• [TASK DATA]
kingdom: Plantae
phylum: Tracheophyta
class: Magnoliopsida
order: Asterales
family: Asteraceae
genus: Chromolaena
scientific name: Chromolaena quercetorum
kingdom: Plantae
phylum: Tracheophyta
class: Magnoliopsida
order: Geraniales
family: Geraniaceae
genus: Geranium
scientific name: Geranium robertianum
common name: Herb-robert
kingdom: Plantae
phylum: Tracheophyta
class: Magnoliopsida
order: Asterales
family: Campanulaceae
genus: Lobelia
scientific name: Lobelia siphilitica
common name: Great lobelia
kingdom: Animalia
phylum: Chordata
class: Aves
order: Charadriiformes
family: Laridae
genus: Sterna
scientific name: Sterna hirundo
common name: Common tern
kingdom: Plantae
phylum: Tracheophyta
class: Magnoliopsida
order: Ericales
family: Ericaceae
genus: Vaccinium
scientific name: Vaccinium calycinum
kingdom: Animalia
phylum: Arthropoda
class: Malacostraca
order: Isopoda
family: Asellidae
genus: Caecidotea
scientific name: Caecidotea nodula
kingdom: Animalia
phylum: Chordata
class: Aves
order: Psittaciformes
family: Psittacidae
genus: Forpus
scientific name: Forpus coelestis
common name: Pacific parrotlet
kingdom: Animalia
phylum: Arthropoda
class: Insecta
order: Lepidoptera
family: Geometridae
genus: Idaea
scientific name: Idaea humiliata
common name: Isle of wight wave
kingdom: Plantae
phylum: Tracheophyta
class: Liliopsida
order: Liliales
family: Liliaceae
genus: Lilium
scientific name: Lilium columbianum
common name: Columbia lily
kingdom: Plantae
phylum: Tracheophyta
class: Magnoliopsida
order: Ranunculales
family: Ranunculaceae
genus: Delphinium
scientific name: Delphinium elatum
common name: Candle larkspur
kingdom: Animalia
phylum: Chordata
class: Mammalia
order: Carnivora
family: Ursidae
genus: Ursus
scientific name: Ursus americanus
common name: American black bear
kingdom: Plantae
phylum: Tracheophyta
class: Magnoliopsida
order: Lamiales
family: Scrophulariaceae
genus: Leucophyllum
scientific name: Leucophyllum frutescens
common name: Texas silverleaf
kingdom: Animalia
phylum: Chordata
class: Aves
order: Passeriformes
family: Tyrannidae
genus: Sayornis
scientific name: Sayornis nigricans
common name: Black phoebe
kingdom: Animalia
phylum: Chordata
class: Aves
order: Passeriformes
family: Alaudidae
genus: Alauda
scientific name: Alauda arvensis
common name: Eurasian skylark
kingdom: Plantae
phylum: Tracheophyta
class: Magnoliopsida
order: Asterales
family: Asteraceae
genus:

• [WHAT TO DO]
Revise the records from their beginning through the line containing "genus: Lobelia", substituting "binomial name" for every instance of "scientific name" and leaving everything else unaltered.

• [FINAL ANSWER]
kingdom: Plantae
phylum: Tracheophyta
class: Magnoliopsida
order: Asterales
family: Asteraceae
genus: Chromolaena
binomial name: Chromolaena quercetorum
kingdom: Plantae
phylum: Tracheophyta
class: Magnoliopsida
order: Geraniales
family: Geraniaceae
genus: Geranium
binomial name: Geranium robertianum
common name: Herb-robert
kingdom: Plantae
phylum: Tracheophyta
class: Magnoliopsida
order: Asterales
family: Campanulaceae
genus: Lobelia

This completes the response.